The work of May, a San Diego native who created the modern California ranch house in the 1930s, is inextricably linked to the history of Sunset. May designed the magazine’s former Menlo Park headquarters in 1951, and many of his homes have been—and continue to be—featured on our pages. Maybe you’ve spotted his design for the Robert Mondavi winery on some of its labels? So many of the concepts he introduced as a young designer (with no formal architectural training) inspire our Idea Houses, and the way many people live today.
May built houses that had a conversation with their surroundings through plentiful outdoor spaces and interior courtyards, playing on the idea of placing a “garden in every room” with the placement of windows and exterior doors. “Patio” is a Spanish word and reflects the Mexican concept of outdoor living and dining that May helped to introduce to the American lexicon.

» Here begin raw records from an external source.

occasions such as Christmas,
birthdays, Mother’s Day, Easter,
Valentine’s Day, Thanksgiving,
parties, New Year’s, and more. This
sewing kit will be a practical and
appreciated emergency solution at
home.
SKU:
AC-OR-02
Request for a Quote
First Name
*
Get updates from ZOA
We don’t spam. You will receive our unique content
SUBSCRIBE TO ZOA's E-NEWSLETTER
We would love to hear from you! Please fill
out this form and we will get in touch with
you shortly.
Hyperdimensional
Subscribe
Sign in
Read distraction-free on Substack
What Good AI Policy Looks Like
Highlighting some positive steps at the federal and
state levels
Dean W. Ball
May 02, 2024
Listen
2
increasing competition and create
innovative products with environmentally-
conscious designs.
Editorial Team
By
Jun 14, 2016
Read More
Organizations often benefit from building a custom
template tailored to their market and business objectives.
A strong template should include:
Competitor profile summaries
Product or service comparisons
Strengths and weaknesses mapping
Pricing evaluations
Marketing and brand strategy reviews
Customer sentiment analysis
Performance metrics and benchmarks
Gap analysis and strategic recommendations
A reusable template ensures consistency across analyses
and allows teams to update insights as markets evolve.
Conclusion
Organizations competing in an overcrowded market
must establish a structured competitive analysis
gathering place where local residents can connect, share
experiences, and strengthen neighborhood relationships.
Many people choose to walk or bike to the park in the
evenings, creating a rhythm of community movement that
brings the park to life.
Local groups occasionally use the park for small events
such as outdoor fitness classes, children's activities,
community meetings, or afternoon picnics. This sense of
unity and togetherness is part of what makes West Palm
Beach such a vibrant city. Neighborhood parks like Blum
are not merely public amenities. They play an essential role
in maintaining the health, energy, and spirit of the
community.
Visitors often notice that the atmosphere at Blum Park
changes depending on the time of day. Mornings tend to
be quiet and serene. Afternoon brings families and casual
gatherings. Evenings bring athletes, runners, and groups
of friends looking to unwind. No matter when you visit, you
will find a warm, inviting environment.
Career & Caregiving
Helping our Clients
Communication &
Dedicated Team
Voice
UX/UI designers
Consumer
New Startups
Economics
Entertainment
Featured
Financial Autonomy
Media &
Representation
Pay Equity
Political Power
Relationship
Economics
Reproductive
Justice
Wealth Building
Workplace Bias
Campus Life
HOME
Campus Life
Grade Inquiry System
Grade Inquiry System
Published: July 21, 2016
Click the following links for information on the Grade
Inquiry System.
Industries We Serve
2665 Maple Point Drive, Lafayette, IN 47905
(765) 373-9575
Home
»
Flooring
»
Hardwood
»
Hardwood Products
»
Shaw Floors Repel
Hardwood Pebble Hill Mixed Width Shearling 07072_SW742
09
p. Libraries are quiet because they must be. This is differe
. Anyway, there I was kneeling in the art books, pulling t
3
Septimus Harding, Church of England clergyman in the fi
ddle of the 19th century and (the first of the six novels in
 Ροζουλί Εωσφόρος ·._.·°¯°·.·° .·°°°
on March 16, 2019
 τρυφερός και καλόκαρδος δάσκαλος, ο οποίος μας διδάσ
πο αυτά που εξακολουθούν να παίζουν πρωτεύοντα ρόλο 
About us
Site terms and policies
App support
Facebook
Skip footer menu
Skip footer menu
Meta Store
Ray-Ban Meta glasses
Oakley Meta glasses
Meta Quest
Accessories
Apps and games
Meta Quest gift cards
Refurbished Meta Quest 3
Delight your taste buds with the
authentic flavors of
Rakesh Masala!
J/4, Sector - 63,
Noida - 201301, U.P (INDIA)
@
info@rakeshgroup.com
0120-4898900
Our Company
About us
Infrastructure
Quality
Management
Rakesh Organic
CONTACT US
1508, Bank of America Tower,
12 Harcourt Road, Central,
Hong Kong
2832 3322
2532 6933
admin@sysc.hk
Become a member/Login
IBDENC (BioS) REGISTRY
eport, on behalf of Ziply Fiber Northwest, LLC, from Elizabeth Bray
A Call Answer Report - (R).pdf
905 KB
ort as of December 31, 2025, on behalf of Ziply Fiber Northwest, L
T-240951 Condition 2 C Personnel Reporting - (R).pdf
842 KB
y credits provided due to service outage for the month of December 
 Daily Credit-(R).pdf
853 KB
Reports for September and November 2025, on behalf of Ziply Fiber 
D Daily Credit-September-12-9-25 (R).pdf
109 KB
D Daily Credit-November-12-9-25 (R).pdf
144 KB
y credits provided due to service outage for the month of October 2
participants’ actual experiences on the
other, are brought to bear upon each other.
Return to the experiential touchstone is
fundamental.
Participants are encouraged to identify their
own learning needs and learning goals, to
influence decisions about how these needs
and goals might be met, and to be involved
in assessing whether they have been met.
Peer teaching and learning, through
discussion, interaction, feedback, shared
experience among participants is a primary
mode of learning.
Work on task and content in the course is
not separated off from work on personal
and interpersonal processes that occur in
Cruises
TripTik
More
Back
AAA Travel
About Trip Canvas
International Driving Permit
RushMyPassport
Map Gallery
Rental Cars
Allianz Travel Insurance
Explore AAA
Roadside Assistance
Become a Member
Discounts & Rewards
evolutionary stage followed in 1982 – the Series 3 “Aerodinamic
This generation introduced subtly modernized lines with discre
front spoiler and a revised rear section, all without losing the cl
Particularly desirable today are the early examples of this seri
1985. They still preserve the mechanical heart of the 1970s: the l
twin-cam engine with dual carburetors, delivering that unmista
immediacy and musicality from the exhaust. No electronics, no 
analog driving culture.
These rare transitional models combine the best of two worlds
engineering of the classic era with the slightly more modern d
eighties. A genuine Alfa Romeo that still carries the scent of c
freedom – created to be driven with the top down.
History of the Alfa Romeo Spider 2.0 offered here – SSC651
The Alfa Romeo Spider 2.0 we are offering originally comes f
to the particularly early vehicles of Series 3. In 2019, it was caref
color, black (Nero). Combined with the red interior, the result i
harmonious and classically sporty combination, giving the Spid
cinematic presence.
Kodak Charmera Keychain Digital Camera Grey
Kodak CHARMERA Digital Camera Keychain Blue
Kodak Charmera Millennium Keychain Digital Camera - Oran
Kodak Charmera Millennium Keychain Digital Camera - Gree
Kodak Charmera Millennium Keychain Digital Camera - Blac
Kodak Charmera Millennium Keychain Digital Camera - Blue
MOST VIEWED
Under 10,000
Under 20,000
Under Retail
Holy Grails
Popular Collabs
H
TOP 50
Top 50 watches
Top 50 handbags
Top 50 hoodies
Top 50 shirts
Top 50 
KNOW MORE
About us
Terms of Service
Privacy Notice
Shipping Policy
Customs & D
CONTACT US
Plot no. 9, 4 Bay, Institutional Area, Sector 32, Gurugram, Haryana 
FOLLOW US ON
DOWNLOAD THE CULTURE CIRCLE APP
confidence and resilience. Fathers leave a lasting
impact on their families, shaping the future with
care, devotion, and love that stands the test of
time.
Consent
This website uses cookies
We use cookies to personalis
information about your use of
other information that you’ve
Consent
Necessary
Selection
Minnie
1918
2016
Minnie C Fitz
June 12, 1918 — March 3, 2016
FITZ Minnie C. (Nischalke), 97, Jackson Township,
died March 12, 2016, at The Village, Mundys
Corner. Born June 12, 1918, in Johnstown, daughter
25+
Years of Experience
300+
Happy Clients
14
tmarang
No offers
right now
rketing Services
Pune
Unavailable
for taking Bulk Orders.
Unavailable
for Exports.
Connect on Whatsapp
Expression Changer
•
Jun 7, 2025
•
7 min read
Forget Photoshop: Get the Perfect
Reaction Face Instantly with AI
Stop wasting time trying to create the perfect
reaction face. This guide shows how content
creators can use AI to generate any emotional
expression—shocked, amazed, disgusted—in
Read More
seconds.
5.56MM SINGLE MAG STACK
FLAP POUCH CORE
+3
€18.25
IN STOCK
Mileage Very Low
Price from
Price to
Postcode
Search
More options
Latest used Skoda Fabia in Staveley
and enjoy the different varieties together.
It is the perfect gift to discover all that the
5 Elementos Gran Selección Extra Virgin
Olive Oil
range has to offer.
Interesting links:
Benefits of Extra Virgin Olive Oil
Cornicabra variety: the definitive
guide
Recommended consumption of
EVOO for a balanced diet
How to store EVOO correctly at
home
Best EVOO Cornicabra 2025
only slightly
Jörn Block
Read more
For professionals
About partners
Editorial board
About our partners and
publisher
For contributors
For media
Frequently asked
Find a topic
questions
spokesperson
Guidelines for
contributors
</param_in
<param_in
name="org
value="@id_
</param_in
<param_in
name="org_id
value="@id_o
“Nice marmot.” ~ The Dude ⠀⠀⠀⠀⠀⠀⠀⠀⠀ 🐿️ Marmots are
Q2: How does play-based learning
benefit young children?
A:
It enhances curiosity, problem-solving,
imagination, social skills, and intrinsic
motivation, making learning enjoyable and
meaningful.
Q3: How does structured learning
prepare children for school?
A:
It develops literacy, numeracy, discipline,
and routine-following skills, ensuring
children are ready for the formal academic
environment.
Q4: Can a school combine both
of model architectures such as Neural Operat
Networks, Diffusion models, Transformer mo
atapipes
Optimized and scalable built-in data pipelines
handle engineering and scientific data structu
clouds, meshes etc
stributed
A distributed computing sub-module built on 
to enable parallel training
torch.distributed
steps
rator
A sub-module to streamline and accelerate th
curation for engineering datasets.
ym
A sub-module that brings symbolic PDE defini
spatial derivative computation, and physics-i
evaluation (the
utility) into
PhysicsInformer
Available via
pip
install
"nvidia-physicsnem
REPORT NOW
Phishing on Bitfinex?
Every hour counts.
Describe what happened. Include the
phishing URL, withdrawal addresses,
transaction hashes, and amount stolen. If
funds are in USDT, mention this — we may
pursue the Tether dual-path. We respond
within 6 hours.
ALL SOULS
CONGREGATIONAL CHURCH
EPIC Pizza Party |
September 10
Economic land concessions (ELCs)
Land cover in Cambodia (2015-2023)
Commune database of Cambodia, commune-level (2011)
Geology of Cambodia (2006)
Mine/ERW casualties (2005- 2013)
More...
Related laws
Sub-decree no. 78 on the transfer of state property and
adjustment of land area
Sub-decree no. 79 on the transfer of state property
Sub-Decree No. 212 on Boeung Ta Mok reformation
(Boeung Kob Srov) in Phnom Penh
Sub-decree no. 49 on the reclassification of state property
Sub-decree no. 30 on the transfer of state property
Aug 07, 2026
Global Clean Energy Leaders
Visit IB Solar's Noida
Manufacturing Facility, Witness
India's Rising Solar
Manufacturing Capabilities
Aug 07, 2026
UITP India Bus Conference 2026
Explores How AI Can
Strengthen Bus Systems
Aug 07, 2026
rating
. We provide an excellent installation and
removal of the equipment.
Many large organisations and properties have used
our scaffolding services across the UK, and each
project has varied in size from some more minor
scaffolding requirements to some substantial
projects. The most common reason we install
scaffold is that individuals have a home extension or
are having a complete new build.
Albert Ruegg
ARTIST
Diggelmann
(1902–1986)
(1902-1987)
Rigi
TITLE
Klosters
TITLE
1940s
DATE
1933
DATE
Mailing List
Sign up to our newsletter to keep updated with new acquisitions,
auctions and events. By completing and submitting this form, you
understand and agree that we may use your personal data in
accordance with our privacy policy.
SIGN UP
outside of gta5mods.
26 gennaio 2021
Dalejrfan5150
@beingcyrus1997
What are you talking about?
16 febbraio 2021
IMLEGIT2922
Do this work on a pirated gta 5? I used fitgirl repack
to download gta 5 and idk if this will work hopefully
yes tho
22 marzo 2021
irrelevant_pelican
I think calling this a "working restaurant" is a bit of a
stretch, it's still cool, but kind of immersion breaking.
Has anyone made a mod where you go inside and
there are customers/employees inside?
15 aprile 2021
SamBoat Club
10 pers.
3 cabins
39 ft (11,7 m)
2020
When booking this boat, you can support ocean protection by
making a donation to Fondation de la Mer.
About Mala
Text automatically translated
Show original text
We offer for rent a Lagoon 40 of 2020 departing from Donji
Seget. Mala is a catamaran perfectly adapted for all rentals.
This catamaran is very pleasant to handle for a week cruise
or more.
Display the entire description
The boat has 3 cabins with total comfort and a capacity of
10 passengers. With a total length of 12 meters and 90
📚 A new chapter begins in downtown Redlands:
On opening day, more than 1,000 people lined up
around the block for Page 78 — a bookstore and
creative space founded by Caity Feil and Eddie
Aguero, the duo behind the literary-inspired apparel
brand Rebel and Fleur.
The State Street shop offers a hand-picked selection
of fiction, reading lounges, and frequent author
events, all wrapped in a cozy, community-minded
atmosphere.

May grew up in a California heavily influenced by Mexican design, particularly hacienda-style houses with eaves that shaded walkways to keep interiors cool. A “U-” or “L-” shaped layout, with windows overlooking a landscaped yard that included fountains and olive or pepper trees, were his early signatures.
By the 1950s, when May was designing entire neighborhoods of modest single-story houses with gently pitched roofs and exposed beams, the informal style of living and entertaining at home that he promoted was synonymous with California.
May died in 1989 at 80, when boxy modern design and grander, formal houses were stealing attention away from his more relaxed style. But houses like La Casa de Larga Jornada built in 1974 in Rancho Santa Fe, CA, are coveted. (And should you covet it yourself, it’s for sale right now.) The Larga Jornada house even has an indoor/outdoor pool—and what’s more California than that?